▸ Required action 1: According to the binge drinking passage, about what share of adults in the United States binge drink more than four times in a single month?
▸ Required action 2: Resume the binge drinking passage after its last sentence.
[[ Text passage open ]]
For many people in America, binge drinking has become a core part of their social lives. This has created a culture that, in many cases, excuses dangerous behavior that is caused by alcohol abuse. Because of this, it is imperative that we, as a society, have a hard discussion about what this means for our young people, our future, and how far past the point of unacceptability we have come. Recently, HBO and the National Institute on Alcohol Abuse and Alcoholism have produced a documentary called Risky Drinking, which looks into the lives of various people who suffer from their own battles with alcohol abuse.
Binge drinking statistics
Binge drinking is classified as when a male consumes 5 or more drinks, or a female consumes 4 or more drinks, according to the National Institute on Alcohol Abuse and Alcoholism. In the United States, approximately 17% of adults binge drink more than four times in a single month, according to the Center of Disease Control. This is especially a common trend amongst young adults, particularly college students. Indeed, nearly 90% of all underage drinking takes place when young people binge drink.
“Risky Drinking” documentary
HBO’s new documentary, Risky Drinking, is far more than just a collection of statistics. Indeed, it isn’t even necessarily an “issue” film. What makes it such a powerful, riveting watch is that it simply presents the lives of several real human beings who are struggling with alcohol abuse in different ways. In the film, there are four different subjects that are followed.
[[ Text passage closed ]]
[[ Dataset excerpts open ]]
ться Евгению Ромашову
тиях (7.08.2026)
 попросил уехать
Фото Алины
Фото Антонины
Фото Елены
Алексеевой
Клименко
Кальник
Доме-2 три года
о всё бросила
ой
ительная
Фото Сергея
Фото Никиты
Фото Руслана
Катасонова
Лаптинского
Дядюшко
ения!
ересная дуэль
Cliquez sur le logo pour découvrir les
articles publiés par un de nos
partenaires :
[[ Dataset excerpts closed ]]
[[ Dataset excerpts open ]]
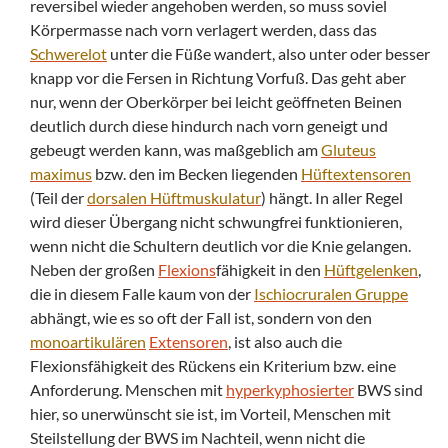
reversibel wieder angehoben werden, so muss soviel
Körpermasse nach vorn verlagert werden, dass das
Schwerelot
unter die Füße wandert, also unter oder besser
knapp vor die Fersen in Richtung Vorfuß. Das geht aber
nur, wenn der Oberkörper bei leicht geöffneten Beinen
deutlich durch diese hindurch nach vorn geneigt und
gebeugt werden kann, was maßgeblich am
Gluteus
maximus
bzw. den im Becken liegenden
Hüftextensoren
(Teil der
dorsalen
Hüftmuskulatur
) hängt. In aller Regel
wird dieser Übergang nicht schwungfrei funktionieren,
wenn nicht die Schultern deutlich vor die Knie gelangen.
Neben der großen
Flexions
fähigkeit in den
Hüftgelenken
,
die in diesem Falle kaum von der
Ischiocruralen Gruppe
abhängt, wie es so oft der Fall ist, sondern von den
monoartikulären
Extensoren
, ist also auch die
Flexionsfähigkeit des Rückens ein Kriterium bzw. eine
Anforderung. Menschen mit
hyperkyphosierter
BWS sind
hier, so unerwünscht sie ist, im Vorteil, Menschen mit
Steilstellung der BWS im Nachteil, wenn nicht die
[[ Dataset excerpts closed ]]
▸ Response area 1: Approximately 17%

▸ Response area 2:
The first of these subjects is Kenzie, professional working young woman in Denver who drinks on the weekends. Then there is Mike, who suffers from alcohol dependence, which is ruining his relationship with his wife and son. Third is Rhonda, who drinks moderately once a week with friends to relax, but who watches her friend, Noel, fall apart from binge drinking. And lastly is Neal, a family man who tried rehabilitation multiple times, to no avail.
Risky Drinking, at its heart, is about the real faces that are dealing with alcohol abuse. By tackling the human element of this issue, the documentary succeeds at eliminating the romanticism that has been built up in our culture of alcohol abuse. The film doesn’t seek to judge its subjects, but instead presents the simple reality for so many Americans, and why we should strive to do better when it comes to alcohol abuse.